#### Recorded data:

━━━━━━━━━━━━━━━━

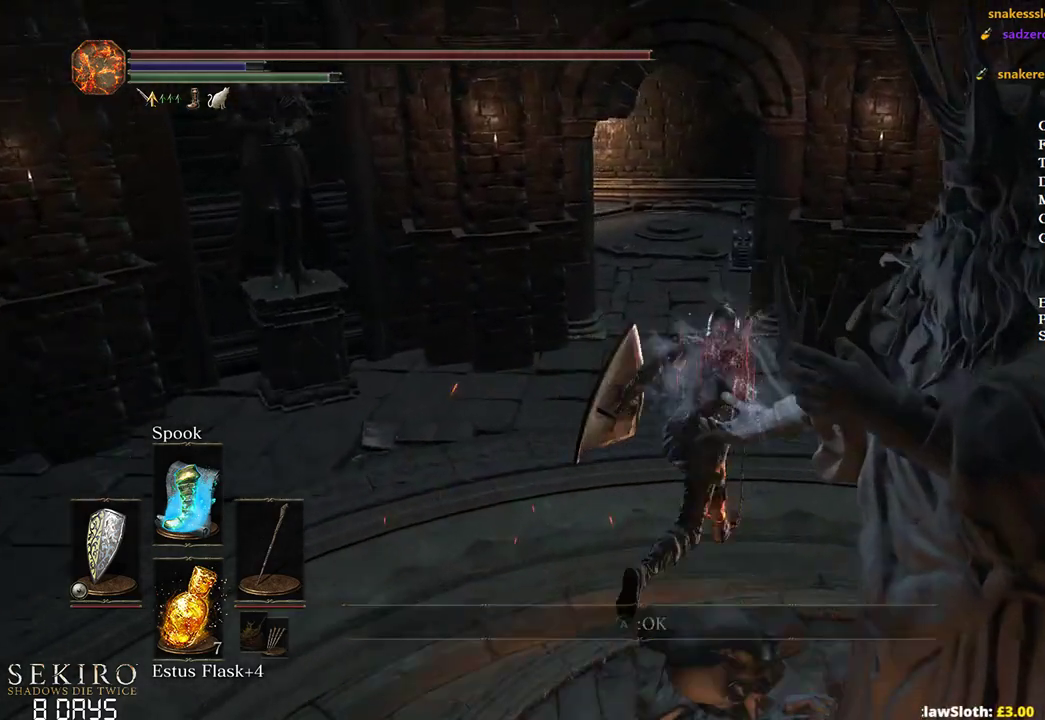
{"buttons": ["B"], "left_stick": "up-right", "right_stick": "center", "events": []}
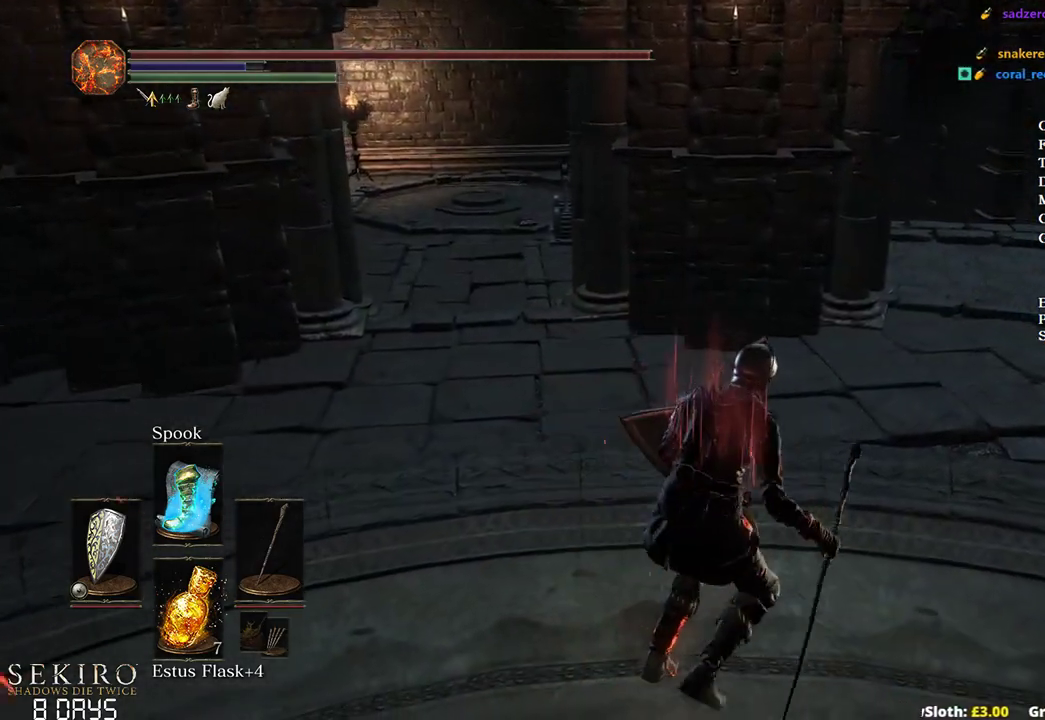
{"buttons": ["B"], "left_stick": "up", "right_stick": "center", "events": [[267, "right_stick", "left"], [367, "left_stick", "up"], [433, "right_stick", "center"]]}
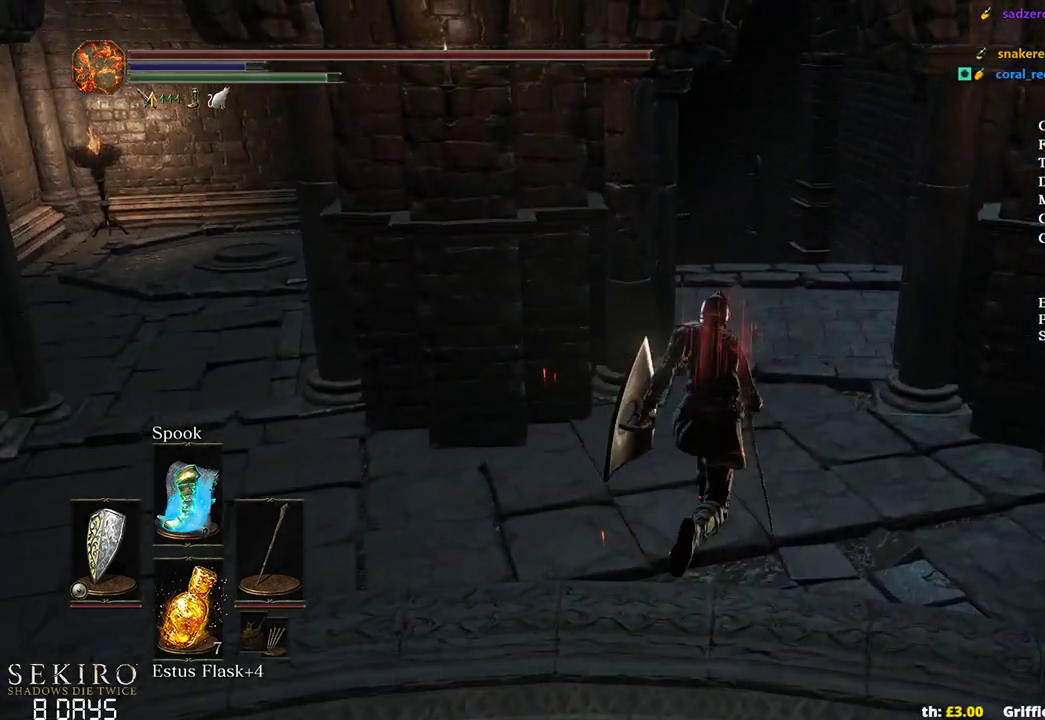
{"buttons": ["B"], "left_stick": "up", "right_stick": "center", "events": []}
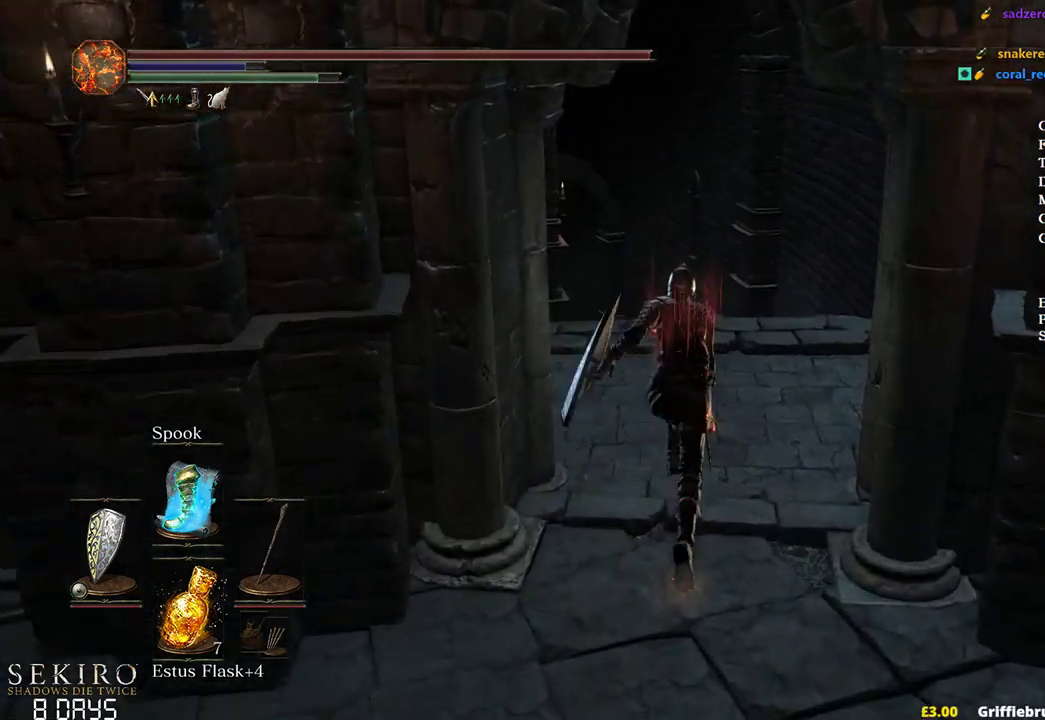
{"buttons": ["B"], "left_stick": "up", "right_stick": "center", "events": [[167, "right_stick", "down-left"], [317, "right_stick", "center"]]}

━━━━━━━━━━━━━━━━

#### What to produce:
Return a verbatim transcription of the data, omitting all images.

#### Response to this exercise:
{"buttons": ["B"], "left_stick": "up-right", "right_stick": "center", "events": []}
{"buttons": ["B"], "left_stick": "up", "right_stick": "center", "events": [[267, "right_stick", "left"], [367, "left_stick", "up"], [433, "right_stick", "center"]]}
{"buttons": ["B"], "left_stick": "up", "right_stick": "center", "events": []}
{"buttons": ["B"], "left_stick": "up", "right_stick": "center", "events": [[167, "right_stick", "down-left"], [317, "right_stick", "center"]]}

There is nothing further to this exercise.